En 1726, un Règlement pour la division et l'estendue des Capitaineries Garde-Costes de Bretagne crée 29 capitaineries en Bretagne et désigne les paroisses relevant de chacune d'entre elles (2). Plozévet fait alors partie de la 14° capitainerie d'Audierne.

Règlement pour la division et l'estendue des Capitaineries Garde-Costes de Bretagne. Source: gallica.bnf.fr

En 1732, un nouveau Règlement porte à 31 le nombre des capitaineries de Bretagne (3). Plozévet fait alors partie de la 15° capitainerie d'Audierne. 

Règlement en interprétation de celui du 12 mars 1726 concernant la division et l'estendue des Capitaineries Garde-Coste de Bretagne. Source: gallica.bnf.fr

En 1734, une carte de la capitainerie d'Audierne est publiée (4). On y voit qu'un corps de garde est établi à "Plouzevet". Il s'agit sans doute de celui de Poulhan.

Capitainerie d'Audierne la 15° de la Province de Bretagne 1734. Source: gallica.bnf.fr

Capitainerie d'Audierne la 15° de la Province de Bretagne 1734. Détail. Un dessin symbolisant un corps de garde se trouve devant "Plouzevet". Source: gallica.bnf.fr

Les archives départementales d'Ille et Vilaine conservent des dessins réalisés en 1744 par Dominique-Alexis du Breuil du Marchais, ingénieur ordinaire du roi, et qui  représentent des corps de garde et signaux à construire ou à remettre en état. Parmi ces dessins, se trouve celui du "Profil en travers du corps de garde de Poulhan paroisse de Plouzevet ou la voute et la cheminée sont à refaire à neuf".

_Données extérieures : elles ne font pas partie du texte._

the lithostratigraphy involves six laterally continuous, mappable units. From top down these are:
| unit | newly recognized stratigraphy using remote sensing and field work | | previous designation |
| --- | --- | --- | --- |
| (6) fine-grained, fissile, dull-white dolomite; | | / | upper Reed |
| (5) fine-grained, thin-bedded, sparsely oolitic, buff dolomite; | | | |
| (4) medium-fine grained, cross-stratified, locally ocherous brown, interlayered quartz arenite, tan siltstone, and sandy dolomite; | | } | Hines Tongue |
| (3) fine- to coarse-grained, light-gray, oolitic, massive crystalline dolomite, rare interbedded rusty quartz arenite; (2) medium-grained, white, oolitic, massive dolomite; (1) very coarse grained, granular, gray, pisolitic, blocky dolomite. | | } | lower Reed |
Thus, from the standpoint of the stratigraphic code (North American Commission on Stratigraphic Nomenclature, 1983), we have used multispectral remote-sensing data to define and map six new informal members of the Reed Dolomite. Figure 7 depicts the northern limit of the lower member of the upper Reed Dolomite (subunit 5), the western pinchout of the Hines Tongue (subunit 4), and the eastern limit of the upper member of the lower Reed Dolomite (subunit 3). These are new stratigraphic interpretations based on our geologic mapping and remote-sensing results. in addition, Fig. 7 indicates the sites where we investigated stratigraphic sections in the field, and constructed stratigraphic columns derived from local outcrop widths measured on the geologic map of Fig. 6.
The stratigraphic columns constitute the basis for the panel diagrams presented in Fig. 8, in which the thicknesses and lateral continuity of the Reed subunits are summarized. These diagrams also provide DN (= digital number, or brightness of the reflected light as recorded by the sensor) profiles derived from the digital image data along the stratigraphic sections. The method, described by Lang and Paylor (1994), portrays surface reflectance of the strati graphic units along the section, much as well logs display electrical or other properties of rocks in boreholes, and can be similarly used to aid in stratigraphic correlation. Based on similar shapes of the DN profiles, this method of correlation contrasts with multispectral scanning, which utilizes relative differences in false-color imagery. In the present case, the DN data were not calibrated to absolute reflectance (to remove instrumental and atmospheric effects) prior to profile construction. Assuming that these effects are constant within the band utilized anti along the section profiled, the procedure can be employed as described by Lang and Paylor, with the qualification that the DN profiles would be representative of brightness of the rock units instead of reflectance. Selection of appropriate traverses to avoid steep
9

Profil en travers du corps de garde de Poulhan etc. fait à Brest ce 8 juin 1744. Source: Archives départementales d'Ille et Vilaine.

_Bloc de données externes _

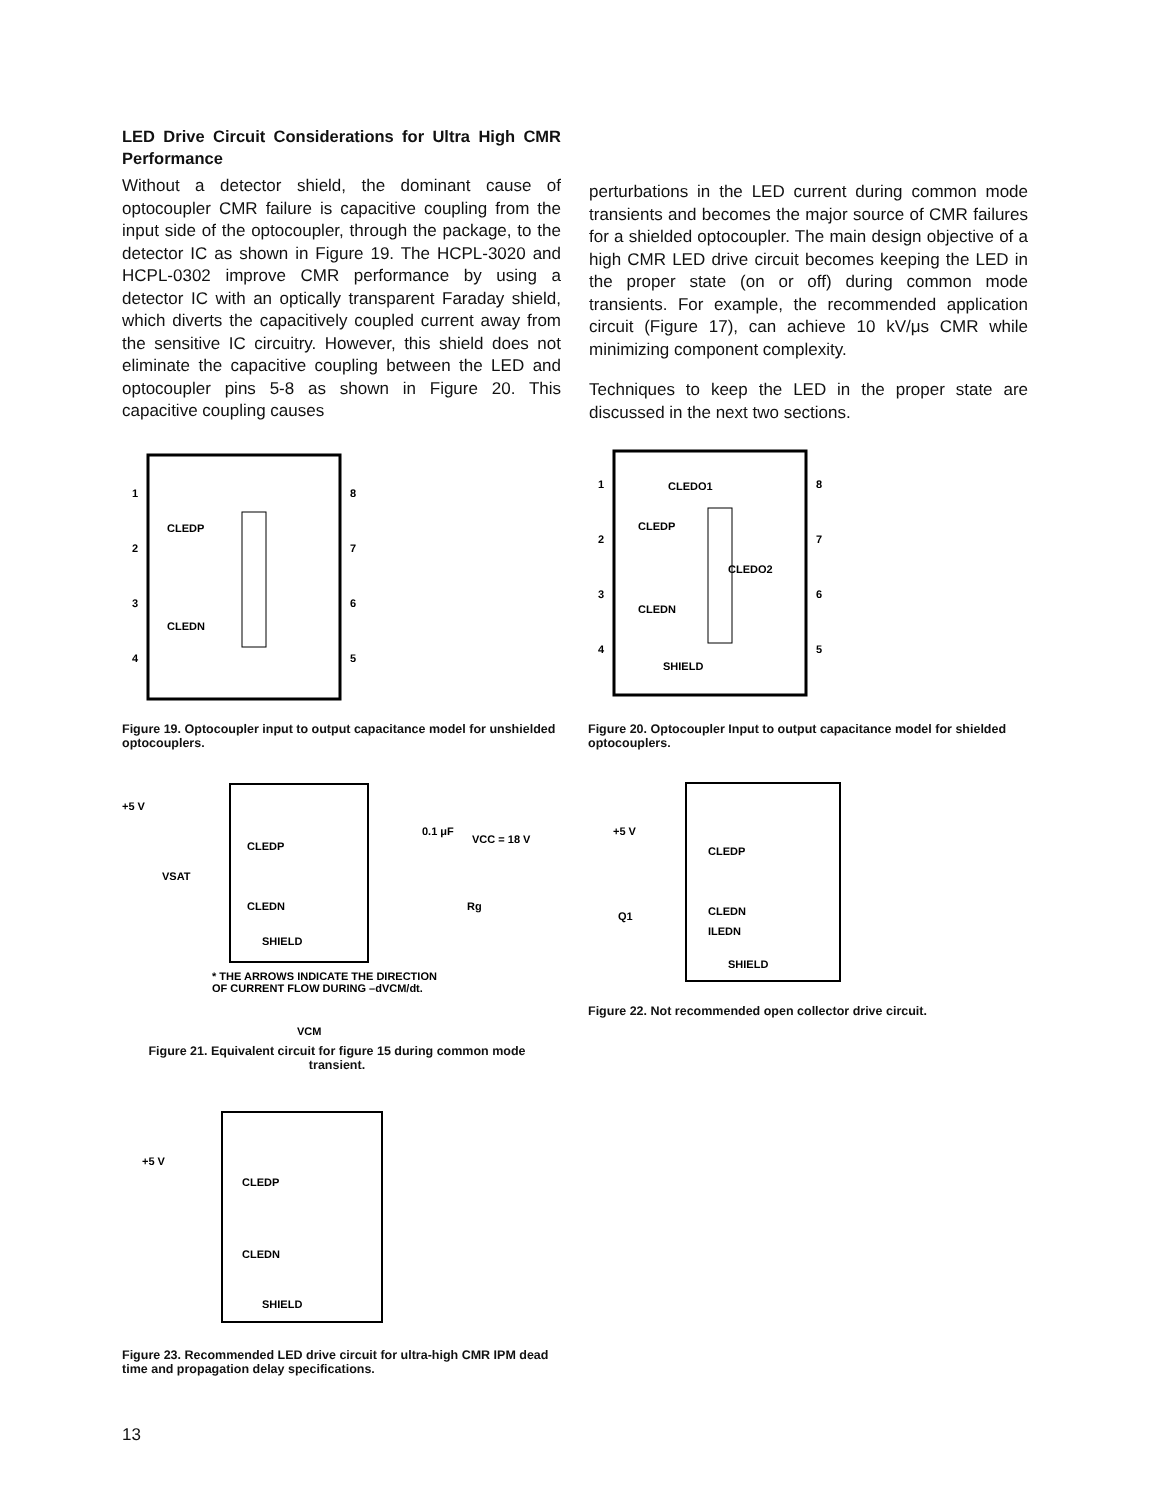LED Drive Circuit Considerations for Ultra High CMR Performance
Without a detector shield, the dominant cause of optocoupler CMR failure is capacitive coupling from the input side of the optocoupler, through the package, to the detector IC as shown in Figure 19. The HCPL-3020 and HCPL-0302 improve CMR performance by using a detector IC with an optically transparent Faraday shield, which diverts the capacitively coupled current away from the sensitive IC circuitry. However, this shield does not eliminate the capacitive coupling between the LED and optocoupler pins 5-8 as shown in Figure 20. This capacitive coupling causes
perturbations in the LED current during common mode transients and becomes the major source of CMR failures for a shielded optocoupler. The main design objective of a high CMR LED drive circuit becomes keeping the LED in the proper state (on or off) during common mode transients. For example, the recommended application circuit (Figure 17), can achieve 10 kV/μs CMR while minimizing component complexity.
Techniques to keep the LED in the proper state are discussed in the next two sections.
1
2
3
4
8
7
6
5
CLEDP
CLEDN
Figure 19. Optocoupler input to output capacitance model for unshielded optocouplers.
1
2
3
4
8
7
6
5
CLEDO1
CLEDP
CLEDO2
CLEDN
SHIELD
Figure 20. Optocoupler Input to output capacitance model for shielded optocouplers.
+5 V
VSAT
CLEDP
CLEDN
SHIELD
0.1 μF
VCC = 18 V
Rg
* THE ARROWS INDICATE THE DIRECTION
OF CURRENT FLOW DURING –dVCM/dt.
VCM
Figure 21. Equivalent circuit for figure 15 during common mode transient.
+5 V
CLEDP
CLEDN
ILEDN
Q1
SHIELD
Figure 22. Not recommended open collector drive circuit.
+5 V
CLEDP
CLEDN
SHIELD
Figure 23. Recommended LED drive circuit for ultra-high CMR IPM dead time and propagation delay specifications.
13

D'après ce dessin, le corps de garde avait une largeur intérieure d'environ une toise et demie, c'est-à-dire 3 mètres. On ne sait malheureusement pas quelle était sa longueur. Si de tels travaux de réparation sont à entreprendre en 1744, c'est que ce corps de garde est déjà relativement ancien.

Sur une carte des côtes de Bretagne publiée entre 1750 et 1800, le corps de garde est représenté (5).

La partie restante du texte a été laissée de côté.